FObersteiner · April 25, 2024, 4:12am

emphasizing this; I think Martin Sústrik’s blog posts on the topic are a nice read (https://250bpm.com/, section “Structured Concurrency”). Turns out he made a C library, GitHub - sustrik/libdill: Structured concurrency in C. He calls it a hobby project somewhere, and it hasn’t been updated in years. Should be worth to take a look anyways. He calls “nureseries” just “bundles” btw., but says that both names are horrible. From what I understand, it’s not just wait-groups, it’s more like wait-groups with kill-switch, or “graceful shutdown”.

Independent of technical details, the question to me is does this abstraction make my life easier in some way, after some getting used-to? I might be just stubborn here; my first programming experience was hacking GOTO into my so-called “graphical” calculator… maybe this is why I found go’s concept of concurrency so intuitive. Paraphrasing Martin Sústrik: if an abstraction makes a good story, it tends to help us humans to handle complex problem (hello, OOP).

Calder-Ty · April 25, 2024, 5:21am

Funny enough, this article is on the same issue thread about the cancellation problem, linked to in the 0.12 release notes.

FObersteiner · April 25, 2024, 6:05am

so is this really considered a (short term) goal for a language feature? I mean, I can see the importance, but why not have a 3rd party library implementation first, then integrate that into the language? For comparison, I’m thinking about PR #19549, which is a much less complex topic in my eyes, but AndrewK’s position is clearly “3rd party implementation first”.

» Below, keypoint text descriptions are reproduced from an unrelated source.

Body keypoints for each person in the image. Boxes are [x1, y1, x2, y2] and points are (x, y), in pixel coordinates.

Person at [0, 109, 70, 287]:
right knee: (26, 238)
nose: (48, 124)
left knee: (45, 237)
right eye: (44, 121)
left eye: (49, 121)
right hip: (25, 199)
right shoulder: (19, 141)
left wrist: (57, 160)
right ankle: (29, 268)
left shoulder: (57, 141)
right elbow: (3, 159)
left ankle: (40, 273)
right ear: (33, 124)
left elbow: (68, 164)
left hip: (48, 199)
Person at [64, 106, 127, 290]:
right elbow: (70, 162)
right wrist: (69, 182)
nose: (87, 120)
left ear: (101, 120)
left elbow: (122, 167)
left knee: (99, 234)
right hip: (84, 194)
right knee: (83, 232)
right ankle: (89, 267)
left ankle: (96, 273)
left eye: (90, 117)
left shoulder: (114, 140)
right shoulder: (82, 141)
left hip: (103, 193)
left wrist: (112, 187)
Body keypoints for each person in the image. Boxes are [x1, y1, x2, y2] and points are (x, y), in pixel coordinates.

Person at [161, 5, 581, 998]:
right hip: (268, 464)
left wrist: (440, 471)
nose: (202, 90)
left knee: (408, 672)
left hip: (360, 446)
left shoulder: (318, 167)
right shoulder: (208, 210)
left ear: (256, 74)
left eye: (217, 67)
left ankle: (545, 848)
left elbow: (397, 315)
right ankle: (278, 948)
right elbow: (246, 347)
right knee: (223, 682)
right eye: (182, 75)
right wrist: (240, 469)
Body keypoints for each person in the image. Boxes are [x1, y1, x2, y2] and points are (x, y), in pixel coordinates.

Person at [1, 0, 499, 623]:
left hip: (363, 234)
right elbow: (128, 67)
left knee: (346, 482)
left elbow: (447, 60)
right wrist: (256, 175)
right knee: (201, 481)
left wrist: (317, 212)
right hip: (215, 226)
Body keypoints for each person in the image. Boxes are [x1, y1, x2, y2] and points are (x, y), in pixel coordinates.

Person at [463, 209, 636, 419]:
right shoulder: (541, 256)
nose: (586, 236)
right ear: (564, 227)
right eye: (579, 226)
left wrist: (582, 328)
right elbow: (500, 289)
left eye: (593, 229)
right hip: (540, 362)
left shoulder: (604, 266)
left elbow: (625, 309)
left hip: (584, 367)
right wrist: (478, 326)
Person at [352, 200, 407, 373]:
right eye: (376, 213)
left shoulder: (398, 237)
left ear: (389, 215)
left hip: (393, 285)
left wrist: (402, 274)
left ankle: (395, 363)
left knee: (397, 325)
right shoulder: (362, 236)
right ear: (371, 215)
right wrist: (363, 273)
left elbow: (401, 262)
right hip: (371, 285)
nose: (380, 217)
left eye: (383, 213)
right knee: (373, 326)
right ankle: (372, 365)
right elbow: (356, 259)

lisael · April 25, 2024, 9:21am

The huge difference with a wait group, is that you must explicitly have a reference to a living nursery to create a concurrent task. This re-allows local reasoning and flow control, and allows strong assumption about the functions you call. Traditional Async IO systems broke abstraction and the black-box reasoning about your code. In this snippet, I know everything I need to fully understand the flow of the code and the use of resources:

// pseudo-code
{
    // initialize a resource
    var f = File.open("/tmp/example");

    var n = Nursery.new();

    // in a real world scenario, we would probably use defer, taking advantage of the
    // execution order (or using scopes/blocks):
    // defer f.close();
    // defer n.join();

    // the syntax here is arbitrary.
    var t1 = n.start_soon(third_party.foo(f));
    const result1 = await t1;

    // At this point, we know for sure that we could safely close the file, 
    // because no nursery can leak outside of third_party.foo(), and therefore,
    // any potential concurrent task in foo() has reach termination.

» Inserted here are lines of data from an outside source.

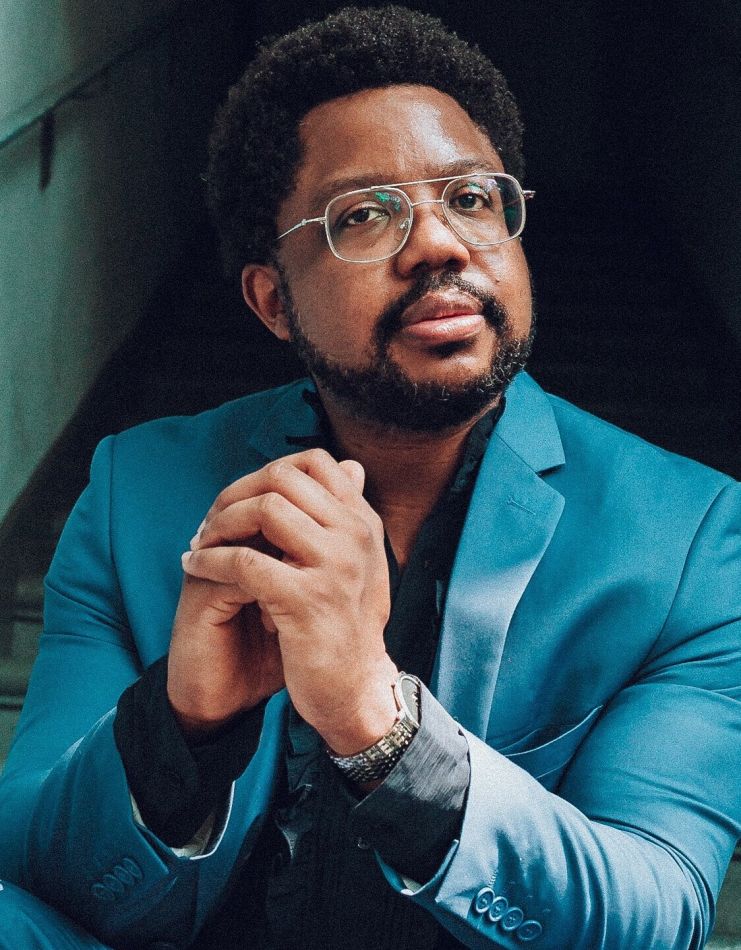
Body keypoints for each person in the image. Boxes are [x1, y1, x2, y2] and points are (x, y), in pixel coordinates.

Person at [0, 6, 738, 949]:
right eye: (364, 215)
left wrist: (380, 728)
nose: (439, 244)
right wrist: (180, 725)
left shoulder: (691, 539)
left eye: (471, 198)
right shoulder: (135, 491)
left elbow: (658, 913)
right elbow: (32, 866)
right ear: (273, 300)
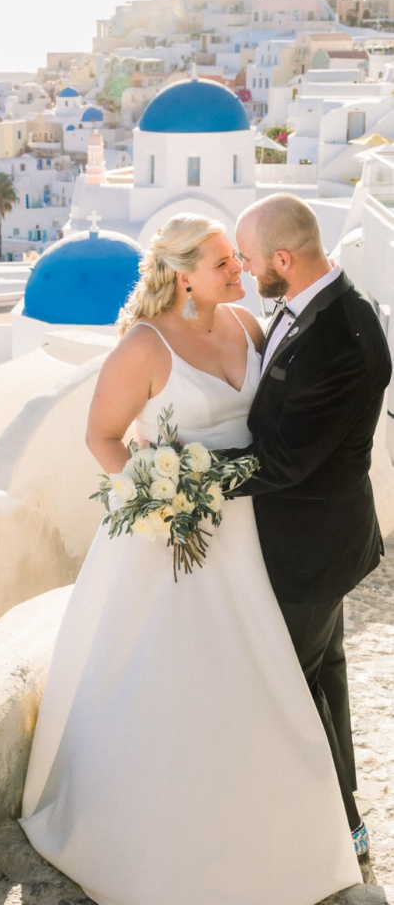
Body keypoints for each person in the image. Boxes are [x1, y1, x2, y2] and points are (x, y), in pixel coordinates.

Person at [19, 212, 361, 905]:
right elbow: (104, 438)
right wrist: (156, 502)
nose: (239, 272)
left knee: (263, 680)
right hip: (172, 538)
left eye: (238, 261)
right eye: (222, 265)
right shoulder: (144, 347)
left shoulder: (246, 326)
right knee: (174, 686)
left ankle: (287, 825)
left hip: (251, 535)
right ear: (182, 277)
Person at [231, 192, 392, 860]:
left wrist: (190, 474)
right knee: (323, 675)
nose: (243, 271)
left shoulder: (342, 336)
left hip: (310, 550)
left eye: (247, 259)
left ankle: (337, 830)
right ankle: (343, 818)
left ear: (283, 259)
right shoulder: (313, 305)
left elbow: (288, 461)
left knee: (294, 687)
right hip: (319, 543)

    const result2 = await n.start_soon(third_party.bar(n, f));

    // here, we shouldn't close the file, because we passed bar() a nursery.
    // Some concurrent tasks may still run, that need the file.

    n.join();
    // now, we're safe;
    f.close();
}

Wait groups won’t give these levels of guaranties, because they are optional, not a fundamental, required primitive of concurrent programming.

That said, Zig is not Rust, and guaranties are are not as strong, but this pattern mimics allocators. A well-behaved lib shouldn’t allocate memory themselves and accept an allocator where it’s needed. A well-behaved lib should always clean the nurseries they create, and accept a nursery if they need to leak concurrent tasks.

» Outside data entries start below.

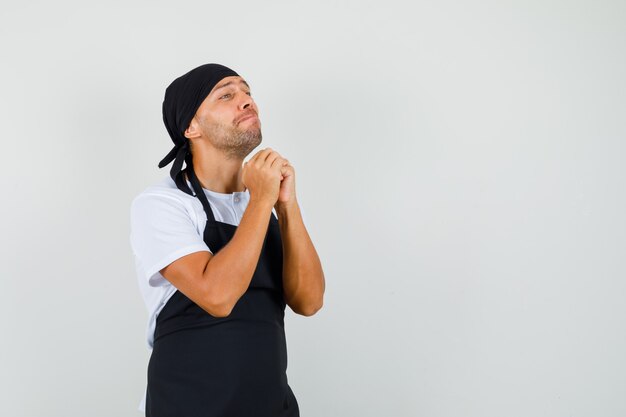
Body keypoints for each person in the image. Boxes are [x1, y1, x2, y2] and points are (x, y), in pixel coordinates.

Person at [129, 63, 325, 417]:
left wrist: (288, 205)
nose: (247, 101)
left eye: (248, 92)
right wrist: (263, 201)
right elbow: (217, 297)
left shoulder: (270, 201)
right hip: (185, 406)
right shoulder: (162, 204)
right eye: (226, 95)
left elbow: (309, 301)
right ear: (191, 126)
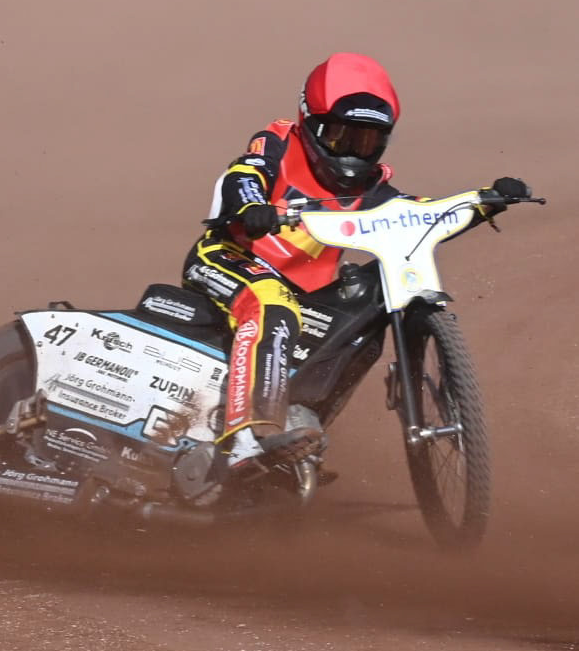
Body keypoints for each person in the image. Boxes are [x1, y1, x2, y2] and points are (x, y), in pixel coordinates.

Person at [184, 51, 529, 474]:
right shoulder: (277, 144)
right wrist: (252, 207)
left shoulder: (372, 189)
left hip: (303, 292)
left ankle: (298, 443)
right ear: (311, 123)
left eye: (366, 142)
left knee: (365, 321)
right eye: (340, 137)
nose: (352, 153)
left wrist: (485, 201)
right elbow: (244, 176)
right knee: (271, 303)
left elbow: (419, 217)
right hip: (225, 259)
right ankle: (251, 435)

The next good part is that nurseries are the place where the systems keeps track of concurrent tasks and it’s fully exposed to the user. It may even be user-defined, to customize things like cancellation, error handling, timeouts, debugging…

Sze · April 25, 2024, 9:58am

I think the being able to shut down things and switching the behind the scenes implementation are the interesting parts. Similar to how switching allocators allows you to do interesting things.

However I think if a language uses or supports these, I also would want to be able to enforce cpu, memory and other usage limits through these nurseries. (Personally I think rackets name for a similar concept “Custodians” is better)
Maybe these limits can all be enforced completely in userspace, but if not it would be good to have some language support.

Without these limits one task can simply spin forever leaking / collecting more and more resources.